On Sunday, Geoffrey ran the Buffalo Marathon. I ran the half marathon. He signed up for it many months ago. His hope was to run a marathon that didn't break him at mile 18 or so. I signed up for the half shortly after I finished the Run for the Red marathon. Because why not. Let's start with the most important thing.

Buffalo Marathon was brutally, scorchingly hot.

It was skin-sizzlingly, pavement-meltingly, hope-crushingly hot. Water evaporated before it could make contact with your withered flesh. Folks were dropping like flies, seriously thinking they were about to discover if spontaneous combustion was real. Solar flares bathed Franklin Street with blazing white fire.

It was hot.

OK, now that we have that out of the way, let's start over. I interviewed Geoffrey, since he actually ran the marathon. Nobody wants to read about how I pranced 13 miles in a kilt. Geoffrey and I were both on our second bottle of wine when I interviewed him last night, so I hope my notes are coherent.

Geoffrey took his training seriously. He had an amazing coach, Michael Scott (Run Nerds Rock Coaching), who pushed him to do workouts he would not have imagined doing on his own. Mike had him doing combination workouts, like hill repeats combined with tempo runs. He had him doing absolutely absurd workouts like 15 repeats of 2 minutes at sub-5K pace. Geoff could not have imagined doing these (without his legs literally falling off), but Mike said do it and Geoff did it.

Geoffrey, just doing it.

I asked Geoffrey about his tapering. Runners hate tapering. Geoffrey loves tapering! Just kidding. The start of his tapering felt horrible. He felt like he lost fitness, despite doing Mike's workouts. He had a huge amount of apprehension in the 3 weeks of tapering. Up until 10 days before the race, Geoff was questioning if he would even do it.

But that changed.

A local runner friend, who had also registered for Buffalo, got injured and had no chance of doing the race. One day he posted that he got to go out and do a run, just a mile or so. Geoffrey realized that as badly as he felt and as critical as he was of himself, he was lucky enough and healthy enough to do the marathon. He couldn't let his friend down.

After that Geoff firmly decided he would show up at the starting line and do what he could do. He left behind his self-pity and disappointment and decided he would just go and do what he could do that day. And he became excited about the race! What would happen that day was a roll of the dice, but he loaded the dice as well as he could.

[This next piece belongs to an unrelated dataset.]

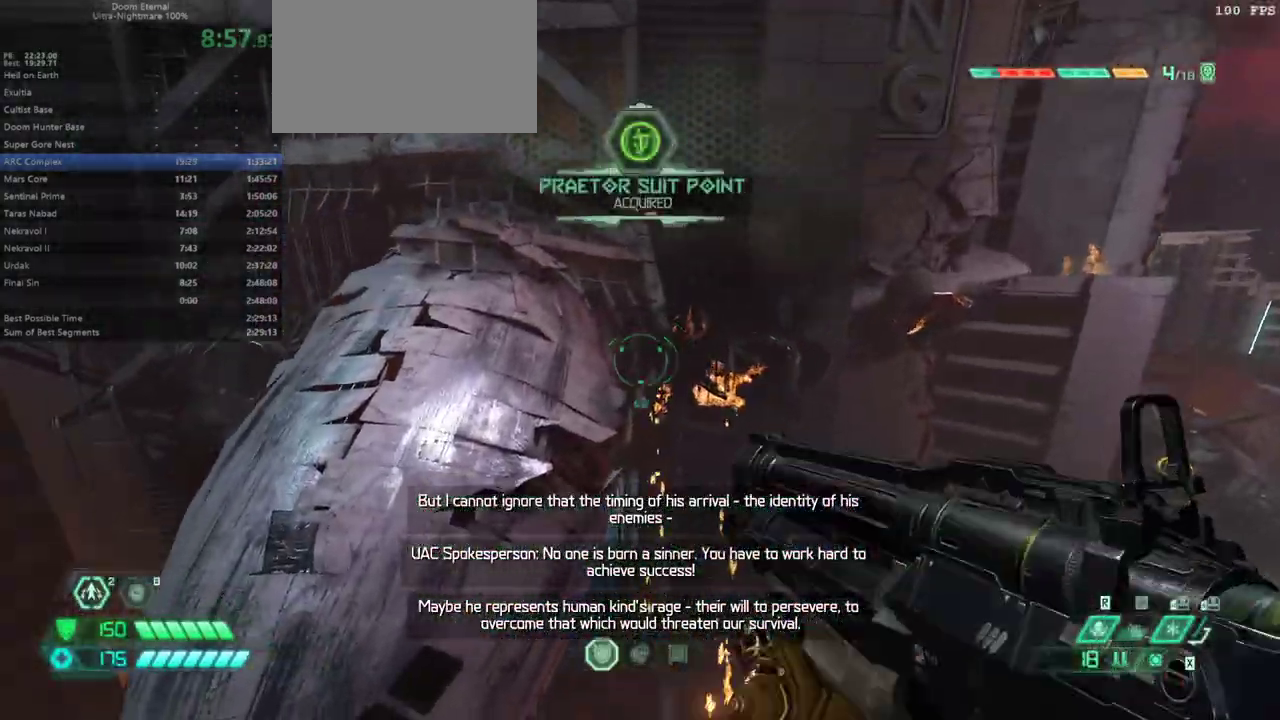
{"keys": ["fw"], "mouse": [], "events": []}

On Friday, we threw Geoffrey a birthday party. Meghan, his kids, and I tried to kill him with food and beer. He didn't think at all about the race. He just wanted to be with people he loved, to be festive. After dinner we went to the music studio of his daughter's boyfriend, Mark. Mark played guitar and sang songs, which he was good at. I played drums, which I'd never done in my life. Then Geoffrey took a turn at the drums and I played the keyboard, which I'd also never done in my life.

This birthday cake survived about 30 seconds.

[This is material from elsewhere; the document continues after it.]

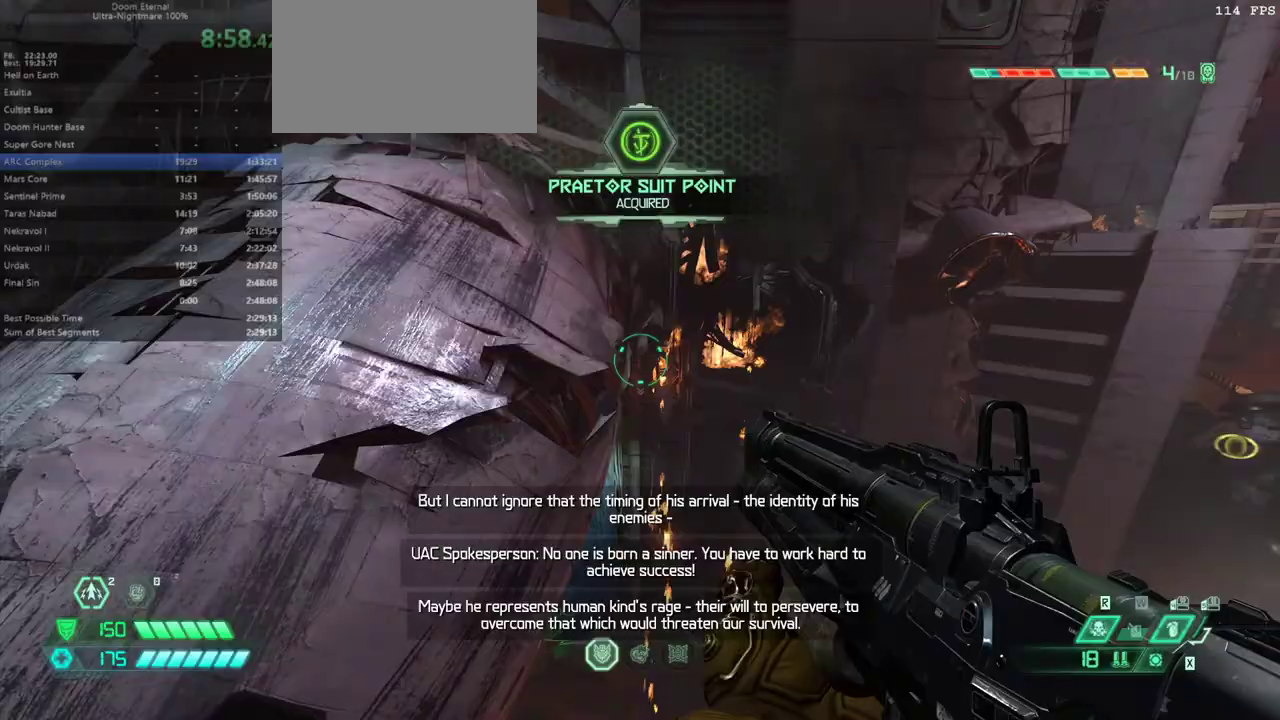
{"keys": ["fw"], "mouse": [], "events": []}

I constantly shouted, "what key is that in?!" As if knowing the key was going to make me sound anything other than a gorilla mashing on a keyboard.

We were amazing.

Saturday morning I made blueberry pancakes. Then we drove to Buffalo. We went to the expo, which was like every other expo except bigger. We had lunch and checked into our hotel. This place was posh as heck! Our room was on the seventh floor, with a great view. We hung the "Do Not Disturb" sign on the door, then destroyed the room. Standard procedure.

"Moshi moshi!" 走子 answers the phone.

Geoff wanted to stay relaxed, to be detached from Sunday. He knew there wasn't a whole lot he could do on Saturday that would effect Sunday except to eat enough and not drink too much. Which he loves. He specifically wanted me to write how much he loves drinking, as if to say, "I want everyone to know how human I am, full of foibles and shit." Being alcoholics is one of our milder traits. Geoff got his stuff ready and went to bed early.

We got up at 4:45am. Geoff slept terribly, which is typical: A fitful, awful sleep full of bizarre dreams. I slept like a baby. My "bed" at home is a moldy paper-thin mattress on the floor, so any time I sleep anywhere else, it's always the most amazing experience of my life.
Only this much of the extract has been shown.